Dexedrine, or dextroamphetamine, has been around for a long time. Dextroamphetamine has been used and abused long before amphetamines were controlled and restricted by the government. In addition to medical uses, Dexedrine has been used by the military as a “go-pill”. The drug is given to soldiers to increase their wakefulness and alertness. Unfortunately, the use of dextroamphetamine can lead to substance use disorders, specifically stimulant use disorder. There have been incidents involving the military, resulting in wrongful deaths that were blamed on these go-pills. Dexedrine has also been prescribed to children in the form of a bubblegum-flavored liquid, ProCentra.

Methamphetamine vs. amphetamine.

Methamphetamines are more potent CNS stimulants compared to amphetamines, due to the ability of a methamphetamine drug to cross the blood-brain barrier more easily. There are stimulant medications that use methamphetamine as the primary ingredient. Desoxyn is one such brand. Meth is more often associated with street use and manufacture in clandestine labs. Many common cold medications, such as Sudafed, are now restricted because they can be used to make meth in kitchen labs.

Amphetamine-type stimulant drugs are used for weight loss.

Adipex-P, or phentermine, is a weight loss drug that is related to the amphetamine stimulant drugs. It also has similar side effects, including an increase in heart rate and blood pressure. Phentermine does not have as high of abuse potential as amphetamine or methamphetamine. 

There are other prescription stimulants to be aware of.

Amphetamine is a contraction of the chemical name, alpha-methylphenethylamine. In addition to some of the brand names listed here, there are also drugs such as Dyanavel, Evekeo, QuilliChew, and Quillivant. There are also a variety of street names. Generally, stimulants are known on the streets as “speed.”

The stimulant sex connection. 

Amphetamines and other stimulant drugs have long been used as aphrodisiacs to enhance sexual experiences.

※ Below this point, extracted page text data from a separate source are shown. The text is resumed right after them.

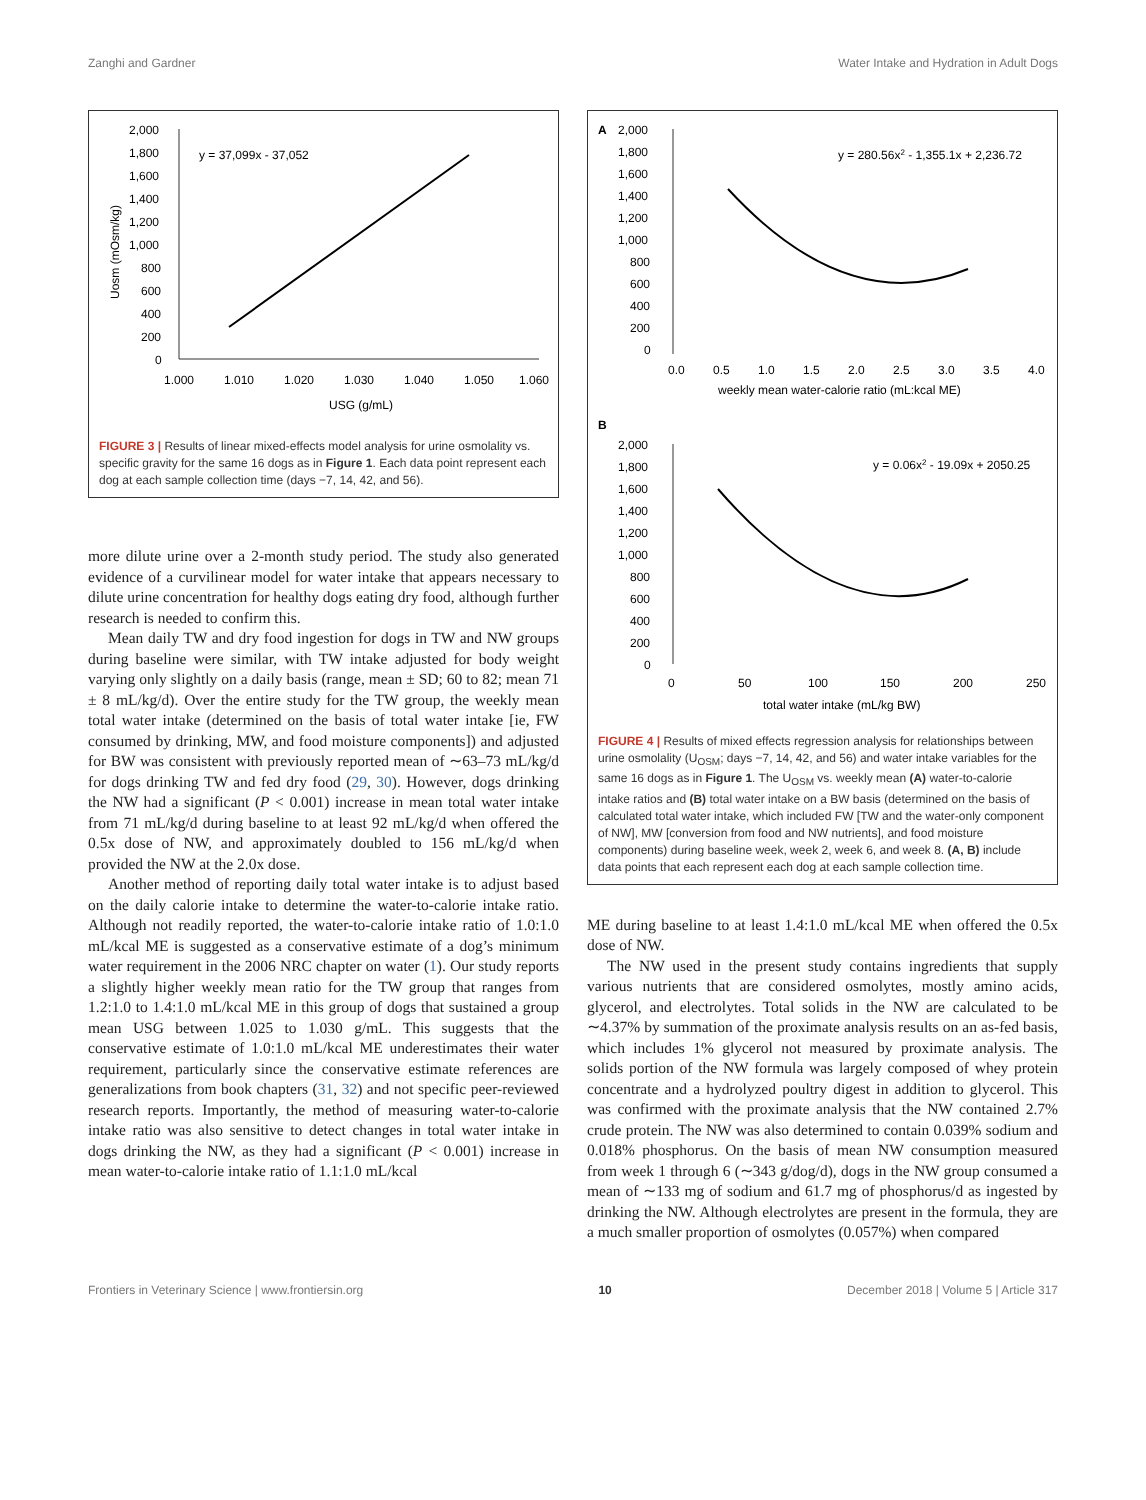Zanghi and Gardner Water Intake and Hydration in Adult Dogs
2,000
1,800
1,600
1,400
1,200
1,000
800
600
400
200
0
1.000
1.010
1.020
1.030
1.040
1.050
1.060
USG (g/mL)
y = 37,099x - 37,052
Uosm (mOsm/kg)
FIGURE 3 | Results of linear mixed-effects model analysis for urine osmolality vs. specific gravity for the same 16 dogs as in Figure 1. Each data point represent each dog at each sample collection time (days −7, 14, 42, and 56).
more dilute urine over a 2-month study period. The study also generated evidence of a curvilinear model for water intake that appears necessary to dilute urine concentration for healthy dogs eating dry food, although further research is needed to confirm this.
Mean daily TW and dry food ingestion for dogs in TW and NW groups during baseline were similar, with TW intake adjusted for body weight varying only slightly on a daily basis (range, mean ± SD; 60 to 82; mean 71 ± 8 mL/kg/d). Over the entire study for the TW group, the weekly mean total water intake (determined on the basis of total water intake [ie, FW consumed by drinking, MW, and food moisture components]) and adjusted for BW was consistent with previously reported mean of ∼63–73 mL/kg/d for dogs drinking TW and fed dry food (29, 30). However, dogs drinking the NW had a significant (P < 0.001) increase in mean total water intake from 71 mL/kg/d during baseline to at least 92 mL/kg/d when offered the 0.5x dose of NW, and approximately doubled to 156 mL/kg/d when provided the NW at the 2.0x dose.
Another method of reporting daily total water intake is to adjust based on the daily calorie intake to determine the water-to-calorie intake ratio. Although not readily reported, the water-to-calorie intake ratio of 1.0:1.0 mL/kcal ME is suggested as a conservative estimate of a dog’s minimum water requirement in the 2006 NRC chapter on water (1). Our study reports a slightly higher weekly mean ratio for the TW group that ranges from 1.2:1.0 to 1.4:1.0 mL/kcal ME in this group of dogs that sustained a group mean USG between 1.025 to 1.030 g/mL. This suggests that the conservative estimate of 1.0:1.0 mL/kcal ME underestimates their water requirement, particularly since the conservative estimate references are generalizations from book chapters (31, 32) and not specific peer-reviewed research reports. Importantly, the method of measuring water-to-calorie intake ratio was also sensitive to detect changes in total water intake in dogs drinking the NW, as they had a significant (P < 0.001) increase in mean water-to-calorie intake ratio of 1.1:1.0 mL/kcal
A
2,000
1,800
1,600
1,400
1,200
1,000
800
600
400
200
0
0.0
0.5
1.0
1.5
2.0
2.5
3.0
3.5
4.0
weekly mean water-calorie ratio (mL:kcal ME)
y = 280.56x2 - 1,355.1x + 2,236.72
B
2,000
1,800
1,600
1,400
1,200
1,000
800
600
400
200
0
0
50
100
150
200
250
total water intake (mL/kg BW)
y = 0.06x2 - 19.09x + 2050.25
FIGURE 4 | Results of mixed effects regression analysis for relationships between urine osmolality (U<sub>OSM</sub>; days −7, 14, 42, and 56) and water intake variables for the same 16 dogs as in Figure 1. The U<sub>OSM</sub> vs. weekly mean (A) water-to-calorie intake ratios and (B) total water intake on a BW basis (determined on the basis of calculated total water intake, which included FW [TW and the water-only component of NW], MW [conversion from food and NW nutrients], and food moisture components) during baseline week, week 2, week 6, and week 8. (A, B) include data points that each represent each dog at each sample collection time.
ME during baseline to at least 1.4:1.0 mL/kcal ME when offered the 0.5x dose of NW.
The NW used in the present study contains ingredients that supply various nutrients that are considered osmolytes, mostly amino acids, glycerol, and electrolytes. Total solids in the NW are calculated to be ∼4.37% by summation of the proximate analysis results on an as-fed basis, which includes 1% glycerol not measured by proximate analysis. The solids portion of the NW formula was largely composed of whey protein concentrate and a hydrolyzed poultry digest in addition to glycerol. This was confirmed with the proximate analysis that the NW contained 2.7% crude protein. The NW was also determined to contain 0.039% sodium and 0.018% phosphorus. On the basis of mean NW consumption measured from week 1 through 6 (∼343 g/dog/d), dogs in the NW group consumed a mean of ∼133 mg of sodium and 61.7 mg of phosphorus/d as ingested by drinking the NW. Although electrolytes are present in the formula, they are a much smaller proportion of osmolytes (0.057%) when compared
Frontiers in Veterinary Science | www.frontiersin.org 10 December 2018 | Volume 5 | Article 317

Unfortunately, this can lead to an addiction experience where the drug user associates stimulant drugs with sex. Stimulant and sex issues can complicate long-term recovery and may require extensive therapy

Healthy living and long-term treatment are essential components of addiction recovery.

Recovering drug users need to learn to have healthy eating habits and healthy relationships. They must overcome the belief that they need to take prescription stimulants or street drugs to manage their lives. Improving methal health with effective therapy can make a big difference in preventing a stimulant relapse in the future. Additionally, patients with a history of stimulant abuse should request that doctors only prescribe non-stimulants.